Dow closes up more than 250 points, recovers more than half of Brexit losses

U.S. stocks have ended more than 1.5 percent higher Wednesday, helped by gains in oil prices, as global markets recovered for a second day from their post-Brexit plunge.

“What I think people are grasping here is, this is a disaster for the U.K., but it’s a big splash with small ripples,” said David Kelly, chief global strategist at JPMorgan Funds.

The Dow Jones industrial average closed up nearly 285 points in its best percentage gain since March 1, with Boeing and Goldman Sachs contributing the most to gains as all constituents except Home Depot rose.

The Nasdaq composite outperformed with Microsoft up 2.2 percent and the iShares Nasdaq Biotechnology ETF (IBB) up more than 2 percent.

U.S. crude oil futures settled up $2.03, or 4.24 percent, at $49.88 a barrel. Oil extended gains after EIA weekly crude inventories showed a greater-than-expected drawdown of 4.05 million barrels. Late Tuesday, the American Petroleum Institute reported a greater-than-expected drawdown of 3.9 million barrels.

Gains in oil were also supported by expectations of near-term supply shortages. In Norway, oil workers threatened to strike, while in Venezuela oil producers and refiners struggled with power outages and equipment shortages.

Energy and health care led all S&P 500 advancers as all sectors rose. The index closed up 1.7 percent and held above its 200-day moving average.

With Wednesday’s gains, both the Dow and S&P swung back into positive territory for 2016 as the major averages recovered more than half of their losses from the post Brexit sell-off. All three major indexes were pacing for weekly gains of more than 1.5 percent.

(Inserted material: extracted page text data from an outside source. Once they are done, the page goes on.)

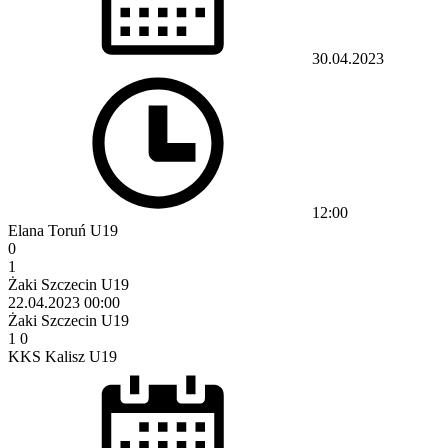
30.04.2023
12:00
Elana Toruń U19
0
1
Żaki Szczecin U19
22.04.2023
00:00
Żaki Szczecin U19
1
0
KKS Kalisz U19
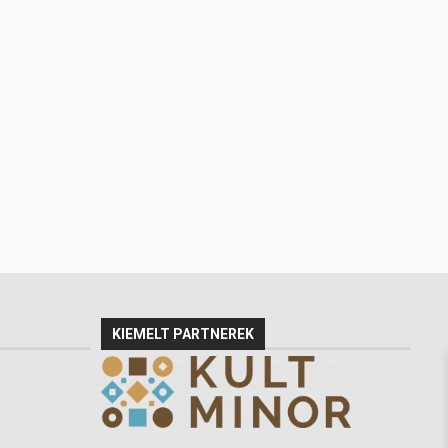
KIEMELT PARTNEREK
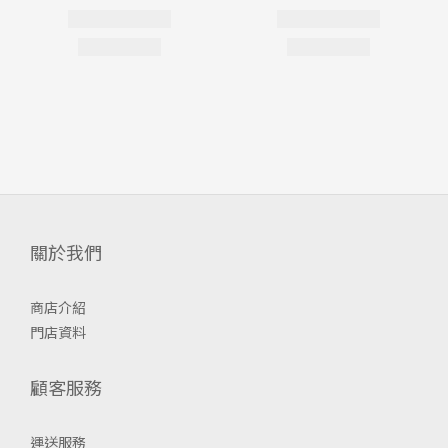
關於我們
商店介紹
門店資料
顧客服務
運送服務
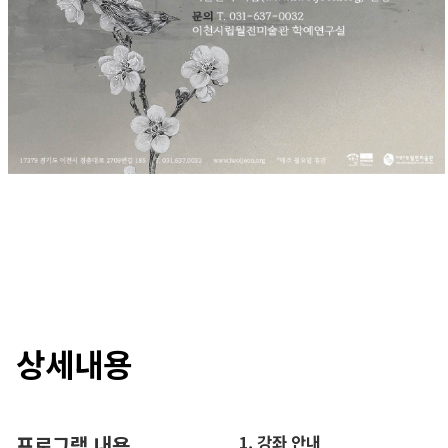
상세내용
프로그램 내용
1. 강좌 안내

The Dow transports closed 2.2 percent higher.

“It’s the end of the quarter so you do have some portfolio adjustment going on. … Probably a net positive,” said Art Hogan, chief market strategist at Wunderlich Securities.

Thursday, the last day of June, marks the end of the second quarter.

The U.S. dollar index was off half a percent, with the euro near $1.111 and the yen near 102.9 yen versus the greenback. Sterling rose further off recent 30-year lows to near $1.344.

European stocks rose for a second-straight day, with the German DAX up more than 1.5 percent. The STOXX Europe 600 climbed 3 percent.

“It will take a long time for Britain’s relationship with the EU to be resolved, but it will take a short time for people to realize this is primarily Britain’s problem,” Kelly said.

The CBOE Volatility Index (VIX), widely considered the best gauge of fear in the market, extended a recent drop to trade below 17.

Asian stocks closed higher, with the Nikkei 225 up more than 1.5 percent and the Shanghai composite about two-thirds of a percent higher.

In U.S. economic news, pending home sales fell a more-than-expected 3.7 percent in May from the prior month, for a 0.2 percent year-over-year decline and the first annual drop in two years.

Treasury yields higher, with the 2-year yield near 0.63 percent and the 10-year yield around 1.51 percent.

Earlier, the 30-year Treasury yield hit its lowest since February 2015, closing in on its record low set 17 months ago, as investors also loaded up on European and Japanese government bonds and sent their yields to historic lows, Reuters said.

Consumer spending rose 0.4 percent in May. Personal income increased 0.2 percent.

The Fed’s preferred inflation measure of personal consumption expenditures (PCE) price ex-food and energy rose 0.2 percent last month, or 1.6 percent over the 12 months through May.

In the first of Fed policymakers to comment since the Brexit vote, Federal Reserve Governor Jerome Powell said Tuesday in a Reuters report that Brexit could pose a new drag on the U.S. economy at a time when momentum in the U.S. job market may already by slowing.

He also said the U.K. vote to leave had shifted global risks “to the downside” and potentially posed a new threat to the Fed’s outlook.

“The Fed is really erring on the side of caution because this is an unprecedented event,” said Jeff Kravetz of the Private Client Reserve at U.S. Bank.

U.S. stocks closed more than 1.5 percent higher Tuesday, lifted by gains in oil prices, as investors looked for bargains after the Brexit sell-off. Analysts also noted improved sentiment after initial fears of significant negative spillover from Brexit.

The Dow Jones industrial average closed up 284.96 points, or 1.64 percent, at 17,694.68, Nike leading advancers and Home Depot the greatest decliner.

The S&P 500 closed up 34.68 points, or 1.70 percent, at 2,070.77, with energy leading all 10 sectors higher.

The Nasdaq composite closed up 87.38 points, or 1.86 percent, at 4,779.25.

About six stocks advanced for every decline on the New York Stock Exchange, with an exchange volume of roughly 1 billion and a composite volume of 4.1 billion in the close.

Gold futures for August delivery settled up $9.00 at $1,326.90 an ounce.